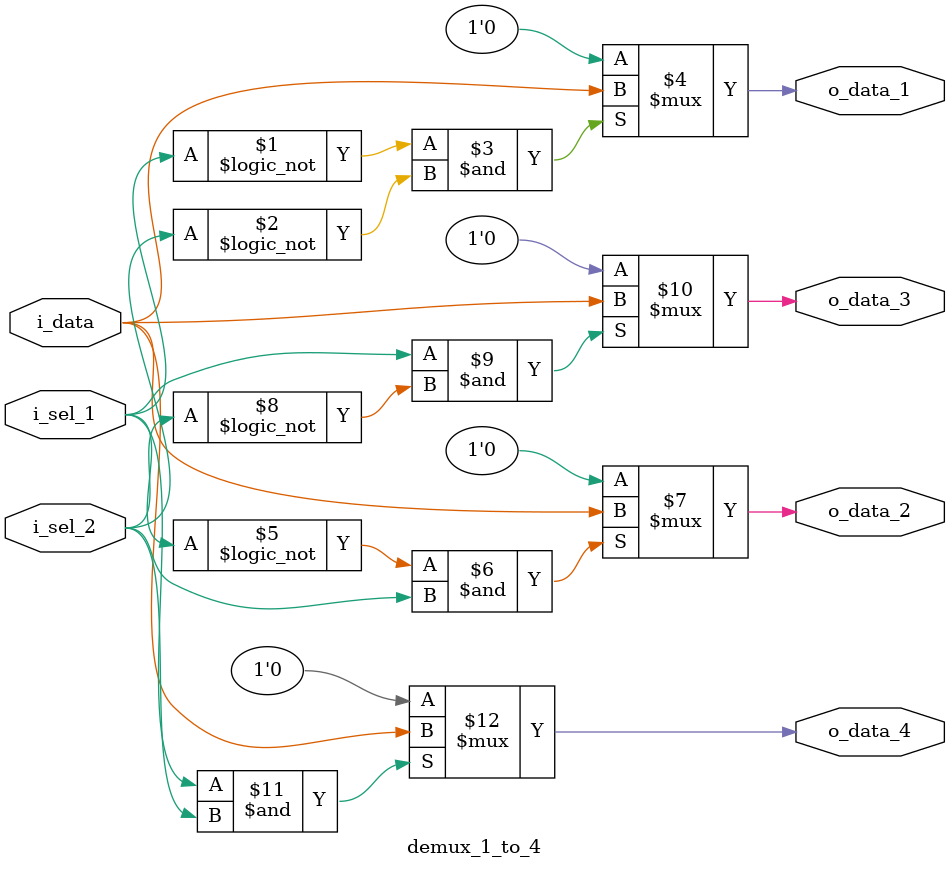
<source format=v>
module demux_1_to_4 
   (input  i_data,
    input  i_sel_1,
    input  i_sel_2,
    output o_data_1,
    output o_data_2,
    output o_data_3,
    output o_data_4);

   assign o_data_1 = !i_sel_1 & !i_sel_2 ? i_data : 1'b0;
   assign o_data_2 = !i_sel_1 & i_sel_2 ? i_data : 1'b0;
   assign o_data_3 = i_sel_1 & !i_sel_2 ? i_data : 1'b0;
   assign o_data_4 = i_sel_1 & i_sel_2 ? i_data : 1'b0;

 
endmodule
</source>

| Assigned task |
All lines of the listing holding the string "input" must be returned, copied as they stand.

| Result of this task |
   (input  i_data,
    input  i_sel_1,
    input  i_sel_2,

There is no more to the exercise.